В Москве давно не слышно голосов сторонников понимания паритета как суммарного равенства численности ракет, боеголовок и средств доставки. Преобладающее понимание паритета современными политиками состоит в том, что даже при отсутствии суммарного равенства обе стороны должны сохранять способность к нанесению ответного удара такой мощи, что ущерб от него будет заведомо превышать гипотетические выигрыши от нанесения ядерного удара первым.
Учитывая, что никто из экспертов не ставит под сомнение военно-силовое превосходство США, приоритет российской политики, по-видимому, состоит в противодействии попыткам США нарастить это превосходство и достичь своей полной стратегической неуязвимости. Главным инструментом в этом смысле призван стать «асимметричный ответ», который в идеале должен способствовать сокращению «запаса превосходства» Соединенных Штатов. Это означает либо восстановление военно-политического паритета между Россией и США (если он пострадал), либо его сохранение, если он еще существует.
Перемещение вопроса о пограничной безопасности России из теоретической в практическую плоскость оттеняет приоритет реформирования ее вооруженных сил с целью повышения их способности сдерживать конфликты на внешних границах.
Авантюра Саакашвили в 2008 году не достигла военной цели. Но она имела для России политические, репутационные да и ограниченные военные издержки. Приоритет России состоит в том, чтобы средствами убеждения и демонстрации отвратить любое государство от мысли нападать на российскую территорию, российских военнослужащих, российских граждан вообще, российские военные и гражданские объекты – в том числе легально находящиеся на территории третьих стран.
Особой крайне сложной задачей является продумывание долгосрочной стратегии России в отношении НАТО. Проблема в том, что в среде российских военных и политических экспертов по-прежнему распространено мнение о НАТО как просто о военном альянсе.
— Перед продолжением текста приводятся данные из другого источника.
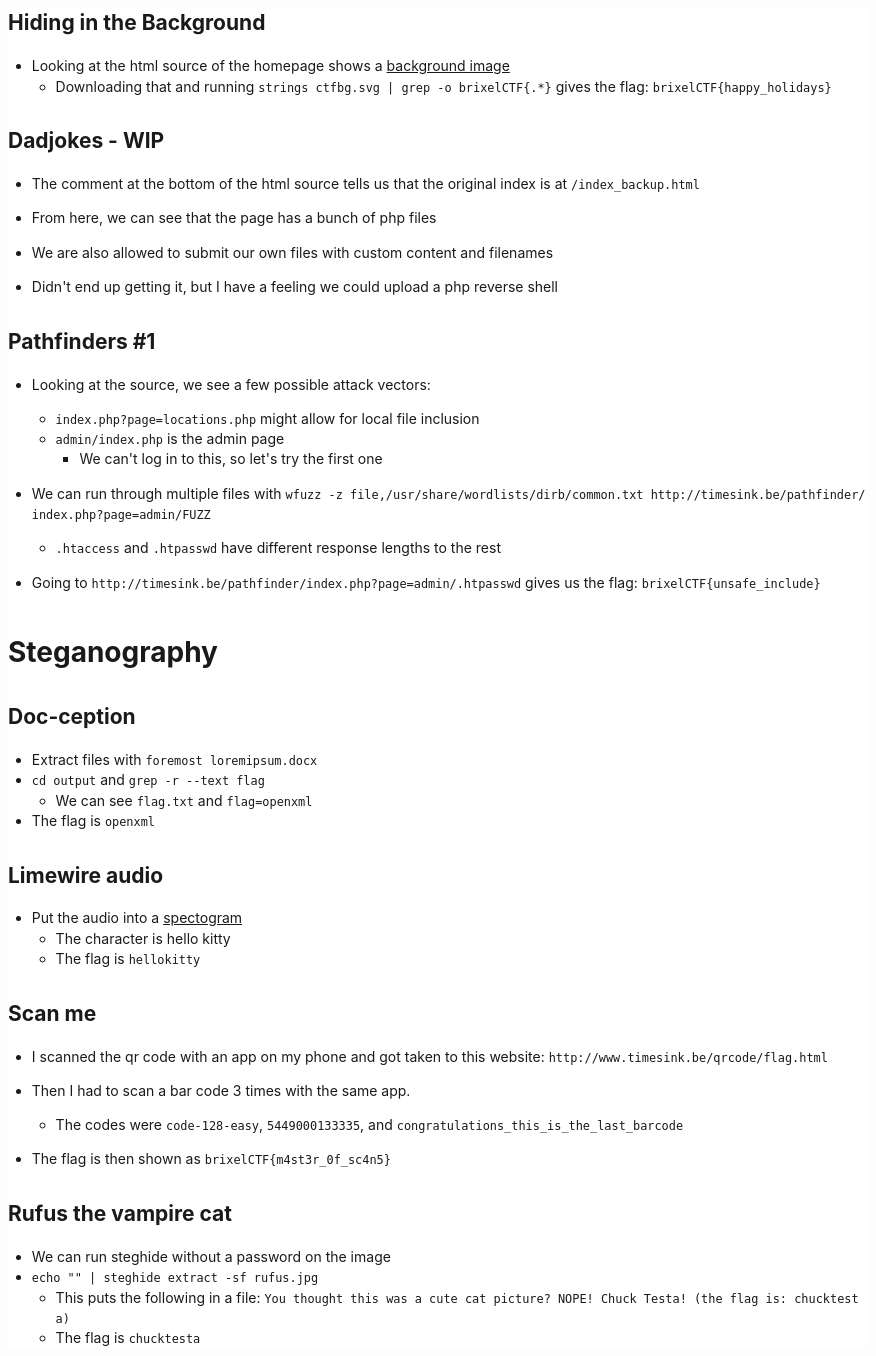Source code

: ## Hiding in the Background
* Looking at the html source of the homepage shows a [background image](https://ctf.brixel.space/files/7150e745dc874ec7ae7a8d8fc8fa0aba/ctfbg.svg)
	* Downloading that and running `strings ctfbg.svg | grep -o brixelCTF{.*}` gives the flag: `brixelCTF{happy_holidays}`

## Dadjokes - WIP
* The comment at the bottom of the html source tells us that the original index is at `/index_backup.html`

* From here, we can see that the page has a bunch of php files
* We are also allowed to submit our own files with custom content and filenames
* Didn't end up getting it, but I have a feeling we could upload a php reverse shell

## Pathfinders #1
* Looking at the source, we see a few possible attack vectors:
	* `index.php?page=locations.php` might allow for local file inclusion
	* `admin/index.php` is the admin page
		* We can't log in to this, so let's try the first one

* We can run through multiple files with `wfuzz -z file,/usr/share/wordlists/dirb/common.txt http://timesink.be/pathfinder/index.php?page=admin/FUZZ` 
	* `.htaccess` and `.htpasswd` have different response lengths to the rest

* Going to `http://timesink.be/pathfinder/index.php?page=admin/.htpasswd` gives us the flag: `brixelCTF{unsafe_include}`
# Steganography
## Doc-ception
* Extract files with `foremost loremipsum.docx`
* `cd output` and `grep -r --text flag`
	* We can see `flag.txt` and `flag=openxml`
* The flag is `openxml`

## Limewire audio
* Put the audio into a [spectogram](https://academo.org/demos/spectrum-analyzer/)
	* The character is hello kitty
	* The flag is `hellokitty`

## Scan me
* I scanned the qr code with an app on my phone and got taken to this website: `http://www.timesink.be/qrcode/flag.html`

* Then I had to scan a bar code 3 times with the same app.
	* The codes were `code-128-easy`, `5449000133335`, and `congratulations_this_is_the_last_barcode`
* The flag is then shown as `brixelCTF{m4st3r_0f_sc4n5}`

## Rufus the vampire cat
* We can run steghide without a password on the image
* `echo "" | steghide extract -sf rufus.jpg`
	* This puts the following in a file: `You thought this was a cute cat picture? NOPE! Chuck Testa! (the flag is: chucktesta)`
	* The flag is `chucktesta`
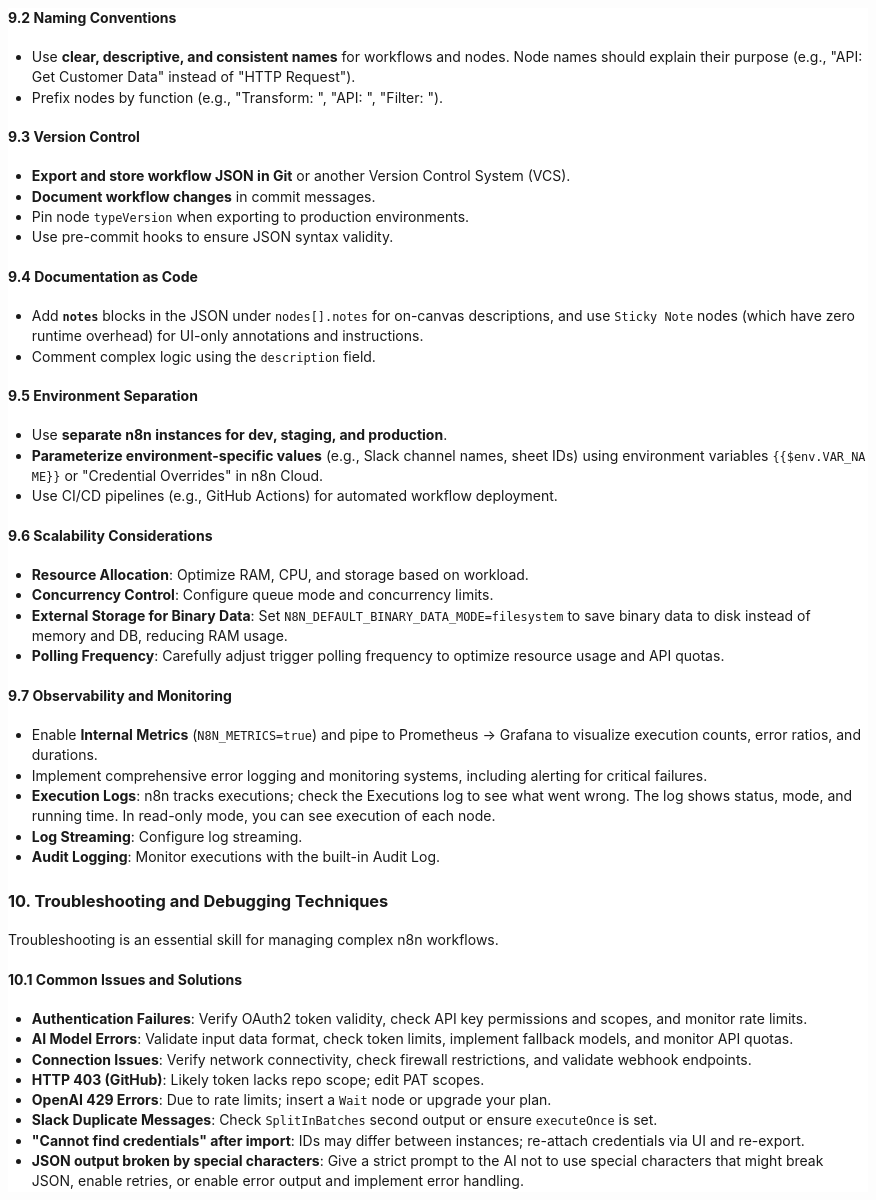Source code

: #### 9.2 Naming Conventions
*   Use **clear, descriptive, and consistent names** for workflows and nodes. Node names should explain their purpose (e.g., "API: Get Customer Data" instead of "HTTP Request").
*   Prefix nodes by function (e.g., "Transform: ", "API: ", "Filter: ").

#### 9.3 Version Control
*   **Export and store workflow JSON in Git** or another Version Control System (VCS).
*   **Document workflow changes** in commit messages.
*   Pin node `typeVersion` when exporting to production environments.
*   Use pre-commit hooks to ensure JSON syntax validity.

#### 9.4 Documentation as Code
*   Add **`notes`** blocks in the JSON under `nodes[].notes` for on-canvas descriptions, and use `Sticky Note` nodes (which have zero runtime overhead) for UI-only annotations and instructions.
*   Comment complex logic using the `description` field.

#### 9.5 Environment Separation
*   Use **separate n8n instances for dev, staging, and production**.
*   **Parameterize environment-specific values** (e.g., Slack channel names, sheet IDs) using environment variables `{{$env.VAR_NAME}}` or "Credential Overrides" in n8n Cloud.
*   Use CI/CD pipelines (e.g., GitHub Actions) for automated workflow deployment.

#### 9.6 Scalability Considerations
*   **Resource Allocation**: Optimize RAM, CPU, and storage based on workload.
*   **Concurrency Control**: Configure queue mode and concurrency limits.
*   **External Storage for Binary Data**: Set `N8N_DEFAULT_BINARY_DATA_MODE=filesystem` to save binary data to disk instead of memory and DB, reducing RAM usage.
*   **Polling Frequency**: Carefully adjust trigger polling frequency to optimize resource usage and API quotas.

#### 9.7 Observability and Monitoring
*   Enable **Internal Metrics** (`N8N_METRICS=true`) and pipe to Prometheus → Grafana to visualize execution counts, error ratios, and durations.
*   Implement comprehensive error logging and monitoring systems, including alerting for critical failures.
*   **Execution Logs**: n8n tracks executions; check the Executions log to see what went wrong. The log shows status, mode, and running time. In read-only mode, you can see execution of each node.
*   **Log Streaming**: Configure log streaming.
*   **Audit Logging**: Monitor executions with the built-in Audit Log.

### 10. Troubleshooting and Debugging Techniques

Troubleshooting is an essential skill for managing complex n8n workflows.

#### 10.1 Common Issues and Solutions
*   **Authentication Failures**: Verify OAuth2 token validity, check API key permissions and scopes, and monitor rate limits.
*   **AI Model Errors**: Validate input data format, check token limits, implement fallback models, and monitor API quotas.
*   **Connection Issues**: Verify network connectivity, check firewall restrictions, and validate webhook endpoints.
*   **HTTP 403 (GitHub)**: Likely token lacks repo scope; edit PAT scopes.
*   **OpenAI 429 Errors**: Due to rate limits; insert a `Wait` node or upgrade your plan.
*   **Slack Duplicate Messages**: Check `SplitInBatches` second output or ensure `executeOnce` is set.
*   **"Cannot find credentials" after import**: IDs may differ between instances; re-attach credentials via UI and re-export.
*   **JSON output broken by special characters**: Give a strict prompt to the AI not to use special characters that might break JSON, enable retries, or enable error output and implement error handling.
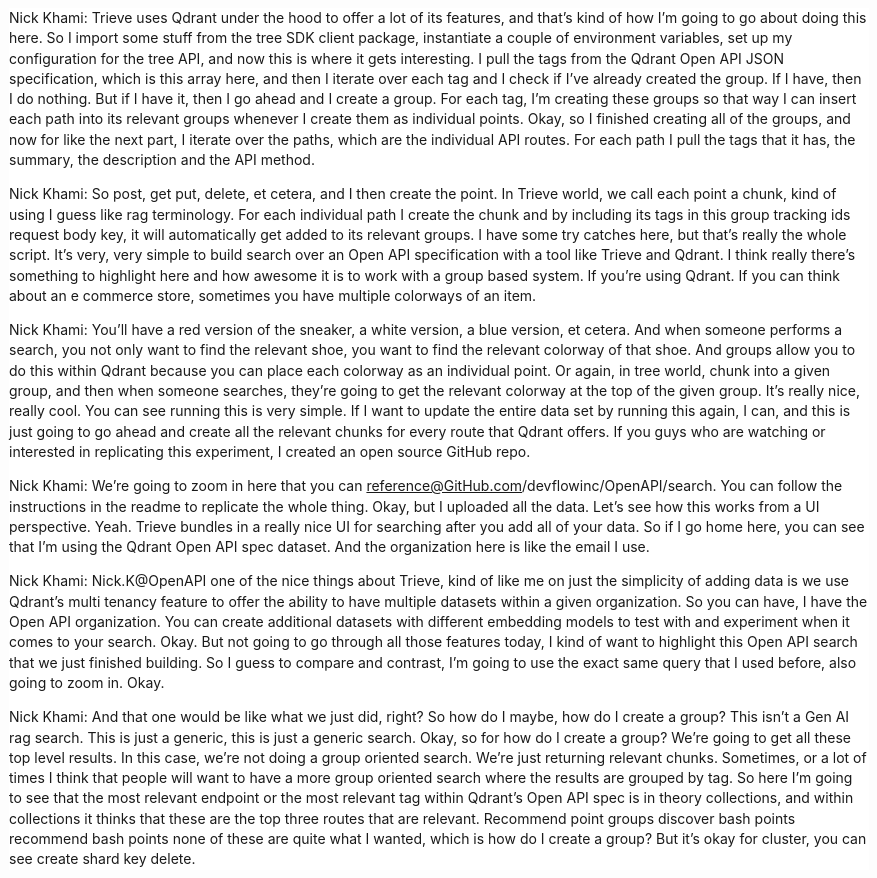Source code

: Nick Khami:
Trieve uses Qdrant under the hood to offer a lot of its features, and that’s kind of how I’m going to go about doing this here. So I import some stuff from the tree SDK client package, instantiate a couple of environment variables, set up my configuration for the tree API, and now this is where it gets interesting. I pull the tags from the Qdrant Open API JSON specification, which is this array here, and then I iterate over each tag and I check if I’ve already created the group. If I have, then I do nothing. But if I have it, then I go ahead and I create a group. For each tag, I’m creating these groups so that way I can insert each path into its relevant groups whenever I create them as individual points. Okay, so I finished creating all of the groups, and now for like the next part, I iterate over the paths, which are the individual API routes. For each path I pull the tags that it has, the summary, the description and the API method.

Nick Khami:
So post, get put, delete, et cetera, and I then create the point. In Trieve world, we call each point a chunk, kind of using I guess like rag terminology. For each individual path I create the chunk and by including its tags in this group tracking ids request body key, it will automatically get added to its relevant groups. I have some try catches here, but that’s really the whole script. It’s very, very simple to build search over an Open API specification with a tool like Trieve and Qdrant. I think really there’s something to highlight here and how awesome it is to work with a group based system. If you’re using Qdrant. If you can think about an e commerce store, sometimes you have multiple colorways of an item.

Nick Khami:
You’ll have a red version of the sneaker, a white version, a blue version, et cetera. And when someone performs a search, you not only want to find the relevant shoe, you want to find the relevant colorway of that shoe. And groups allow you to do this within Qdrant because you can place each colorway as an individual point. Or again, in tree world, chunk into a given group, and then when someone searches, they’re going to get the relevant colorway at the top of the given group. It’s really nice, really cool. You can see running this is very simple. If I want to update the entire data set by running this again, I can, and this is just going to go ahead and create all the relevant chunks for every route that Qdrant offers. If you guys who are watching or interested in replicating this experiment, I created an open source GitHub repo.

Nick Khami:
We’re going to zoom in here that you can [reference@GitHub.com](mailto:reference@GitHub.com)/devflowinc/OpenAPI/search. You can follow the instructions in the readme to replicate the whole thing. Okay, but I uploaded all the data. Let’s see how this works from a UI perspective. Yeah. Trieve bundles in a really nice UI for searching after you add all of your data. So if I go home here, you can see that I’m using the Qdrant Open API spec dataset. And the organization here is like the email I use.

Nick Khami:
Nick.K@OpenAPI one of the nice things about Trieve, kind of like me on just the simplicity of adding data is we use Qdrant’s multi tenancy feature to offer the ability to have multiple datasets within a given organization. So you can have, I have the Open API organization. You can create additional datasets with different embedding models to test with and experiment when it comes to your search. Okay. But not going to go through all those features today, I kind of want to highlight this Open API search that we just finished building. So I guess to compare and contrast, I’m going to use the exact same query that I used before, also going to zoom in. Okay.

Nick Khami:
And that one would be like what we just did, right? So how do I maybe, how do I create a group? This isn’t a Gen AI rag search. This is just a generic, this is just a generic search. Okay, so for how do I create a group? We’re going to get all these top level results. In this case, we’re not doing a group oriented search. We’re just returning relevant chunks. Sometimes, or a lot of times I think that people will want to have a more group oriented search where the results are grouped by tag. So here I’m going to see that the most relevant endpoint or the most relevant tag within Qdrant’s Open API spec is in theory collections, and within collections it thinks that these are the top three routes that are relevant. Recommend point groups discover bash points recommend bash points none of these are quite what I wanted, which is how do I create a group? But it’s okay for cluster, you can see create shard key delete.
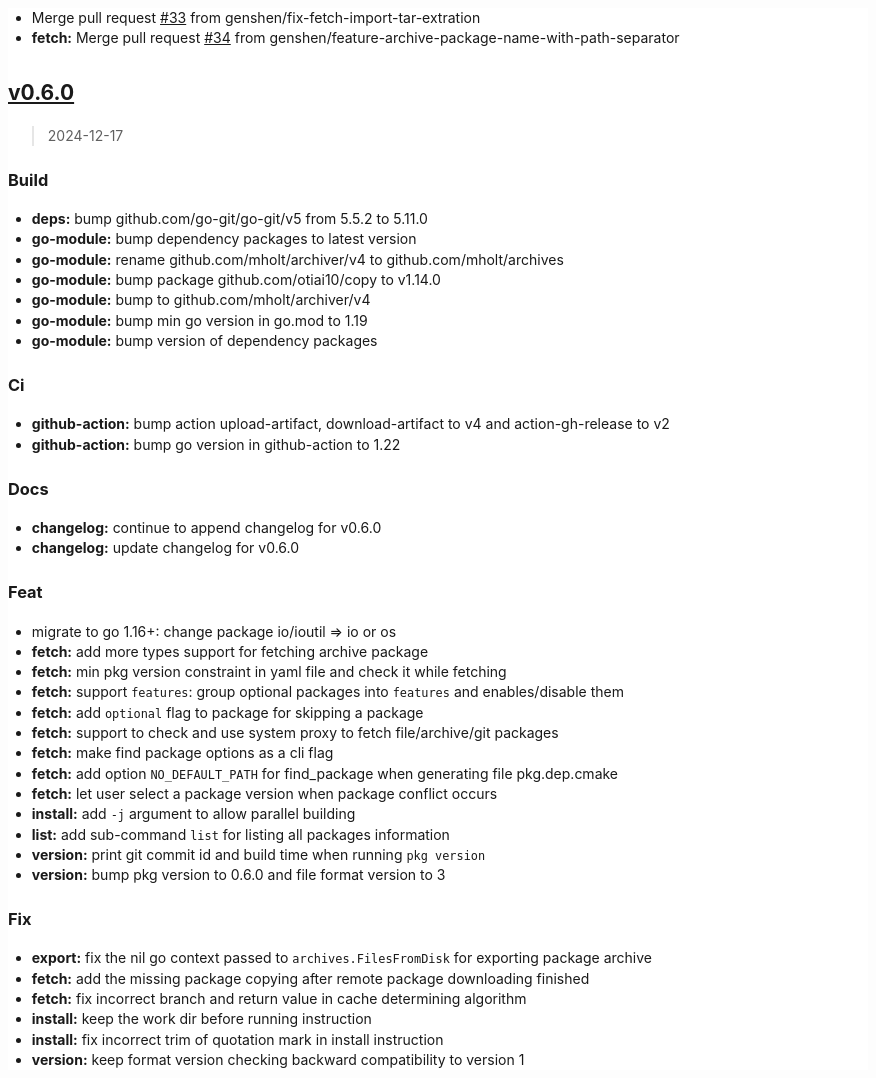 * Merge pull request [#33](https://github.com/genshen/pkg/issues/33/) from genshen/fix-fetch-import-tar-extration
* **fetch:** Merge pull request [#34](https://github.com/genshen/pkg/issues/34/) from genshen/feature-archive-package-name-with-path-separator


<a name="v0.6.0"></a>
## [v0.6.0](https://github.com/genshen/pkg/compare/v0.6.0..v0.5.0)

> 2024-12-17

### Build

* **deps:** bump github.com/go-git/go-git/v5 from 5.5.2 to 5.11.0
* **go-module:** bump dependency packages to latest version
* **go-module:** rename github.com/mholt/archiver/v4 to github.com/mholt/archives
* **go-module:** bump package github.com/otiai10/copy to v1.14.0
* **go-module:** bump to github.com/mholt/archiver/v4
* **go-module:** bump min go version in go.mod to 1.19
* **go-module:** bump version of dependency packages

### Ci

* **github-action:** bump action upload-artifact, download-artifact to v4 and action-gh-release to v2
* **github-action:** bump go version in github-action to 1.22

### Docs

* **changelog:** continue to append changelog for v0.6.0
* **changelog:** update changelog for v0.6.0

### Feat

* migrate to go 1.16+: change package io/ioutil => io or os
* **fetch:** add more types support for fetching archive package
* **fetch:** min pkg version constraint in yaml file and check it while fetching
* **fetch:** support `features`: group optional packages into `features` and enables/disable them
* **fetch:** add `optional` flag to package for skipping a package
* **fetch:** support to check and use system proxy to fetch file/archive/git packages
* **fetch:** make find package options as a cli flag
* **fetch:** add option `NO_DEFAULT_PATH` for find_package when generating file pkg.dep.cmake
* **fetch:** let user select a package version when package conflict occurs
* **install:** add `-j` argument to allow parallel building
* **list:** add sub-command `list` for listing all packages information
* **version:** print git commit id and build time when running `pkg version`
* **version:** bump pkg version to 0.6.0 and file format version to 3

### Fix

* **export:** fix the nil go context passed to `archives.FilesFromDisk` for exporting package archive
* **fetch:** add the missing package copying after remote package downloading finished
* **fetch:** fix incorrect branch and return value in cache determining algorithm
* **install:** keep the work dir before running instruction
* **install:** fix incorrect trim of quotation mark in install instruction
* **version:** keep format version checking backward compatibility to version 1
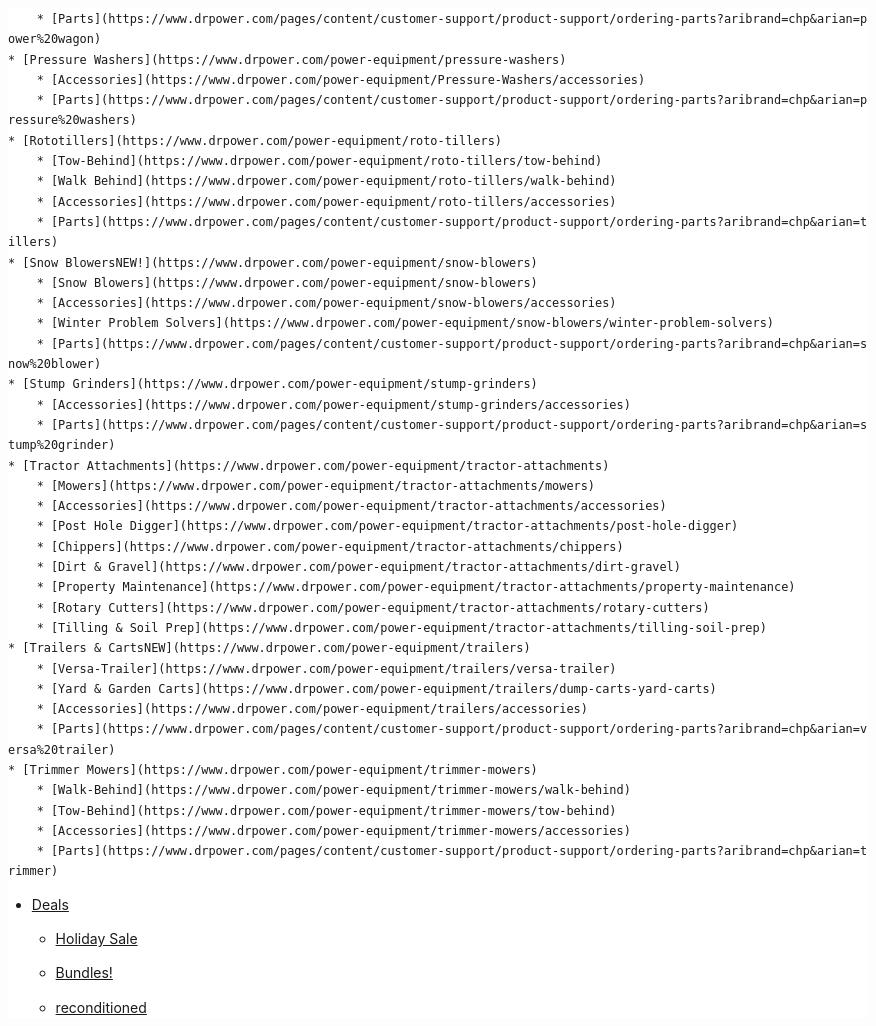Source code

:         * [Parts](https://www.drpower.com/pages/content/customer-support/product-support/ordering-parts?aribrand=chp&arian=power%20wagon)
    * [Pressure Washers](https://www.drpower.com/power-equipment/pressure-washers)
        * [Accessories](https://www.drpower.com/power-equipment/Pressure-Washers/accessories)
        * [Parts](https://www.drpower.com/pages/content/customer-support/product-support/ordering-parts?aribrand=chp&arian=pressure%20washers)
    * [Rototillers](https://www.drpower.com/power-equipment/roto-tillers)
        * [Tow-Behind](https://www.drpower.com/power-equipment/roto-tillers/tow-behind)
        * [Walk Behind](https://www.drpower.com/power-equipment/roto-tillers/walk-behind)
        * [Accessories](https://www.drpower.com/power-equipment/roto-tillers/accessories)
        * [Parts](https://www.drpower.com/pages/content/customer-support/product-support/ordering-parts?aribrand=chp&arian=tillers)
    * [Snow BlowersNEW!](https://www.drpower.com/power-equipment/snow-blowers)
        * [Snow Blowers](https://www.drpower.com/power-equipment/snow-blowers)
        * [Accessories](https://www.drpower.com/power-equipment/snow-blowers/accessories)
        * [Winter Problem Solvers](https://www.drpower.com/power-equipment/snow-blowers/winter-problem-solvers)
        * [Parts](https://www.drpower.com/pages/content/customer-support/product-support/ordering-parts?aribrand=chp&arian=snow%20blower)
    * [Stump Grinders](https://www.drpower.com/power-equipment/stump-grinders)
        * [Accessories](https://www.drpower.com/power-equipment/stump-grinders/accessories)
        * [Parts](https://www.drpower.com/pages/content/customer-support/product-support/ordering-parts?aribrand=chp&arian=stump%20grinder)
    * [Tractor Attachments](https://www.drpower.com/power-equipment/tractor-attachments)
        * [Mowers](https://www.drpower.com/power-equipment/tractor-attachments/mowers)
        * [Accessories](https://www.drpower.com/power-equipment/tractor-attachments/accessories)
        * [Post Hole Digger](https://www.drpower.com/power-equipment/tractor-attachments/post-hole-digger)
        * [Chippers](https://www.drpower.com/power-equipment/tractor-attachments/chippers)
        * [Dirt & Gravel](https://www.drpower.com/power-equipment/tractor-attachments/dirt-gravel)
        * [Property Maintenance](https://www.drpower.com/power-equipment/tractor-attachments/property-maintenance)
        * [Rotary Cutters](https://www.drpower.com/power-equipment/tractor-attachments/rotary-cutters)
        * [Tilling & Soil Prep](https://www.drpower.com/power-equipment/tractor-attachments/tilling-soil-prep)
    * [Trailers & CartsNEW](https://www.drpower.com/power-equipment/trailers)
        * [Versa-Trailer](https://www.drpower.com/power-equipment/trailers/versa-trailer)
        * [Yard & Garden Carts](https://www.drpower.com/power-equipment/trailers/dump-carts-yard-carts)
        * [Accessories](https://www.drpower.com/power-equipment/trailers/accessories)
        * [Parts](https://www.drpower.com/pages/content/customer-support/product-support/ordering-parts?aribrand=chp&arian=versa%20trailer)
    * [Trimmer Mowers](https://www.drpower.com/power-equipment/trimmer-mowers)
        * [Walk-Behind](https://www.drpower.com/power-equipment/trimmer-mowers/walk-behind)
        * [Tow-Behind](https://www.drpower.com/power-equipment/trimmer-mowers/tow-behind)
        * [Accessories](https://www.drpower.com/power-equipment/trimmer-mowers/accessories)
        * [Parts](https://www.drpower.com/pages/content/customer-support/product-support/ordering-parts?aribrand=chp&arian=trimmer)
* [Deals](https://www.drpower.com/savings)
    * [Holiday Sale](https://www.drpower.com/savings/sale)
        
    * [Bundles!](https://www.drpower.com/savings/bundles)
        
    * [reconditioned](https://www.drpower.com/savings/reconditioned)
Между тем эта организация явочным порядком приблизилась к превращению в универсальный инструмент глобального военно-политического регулирования. С этой тенденцией трудно не считаться.
Можно как минимум говорить о двух линиях поведения в этой связи. Первая состоит в том, чтобы противостоять географической и политико-правовой экспансии НАТО. Этим сегодня занимается почти исключительно одна Россия, за которой с холодным любопытством наблюдают из Пекина и других столиц. Вторая – ее и предстоит обдумывать – может состоять в поиске путей ассоциации с НАТО при условии продолжения ее трансформации из военного блока образца 1949 года в международную организацию, возможно, с ограниченным членством, но более универсальную по статусу, функциям, распределению расходов и внутреннему регламенту.
Формирование приоритетов внешней политики России в последние три–пять лет отмечено уменьшением учета интереса сближения с Западом. Этот процесс, вероятно, может быть обращен вспять. Но на это потребуется время.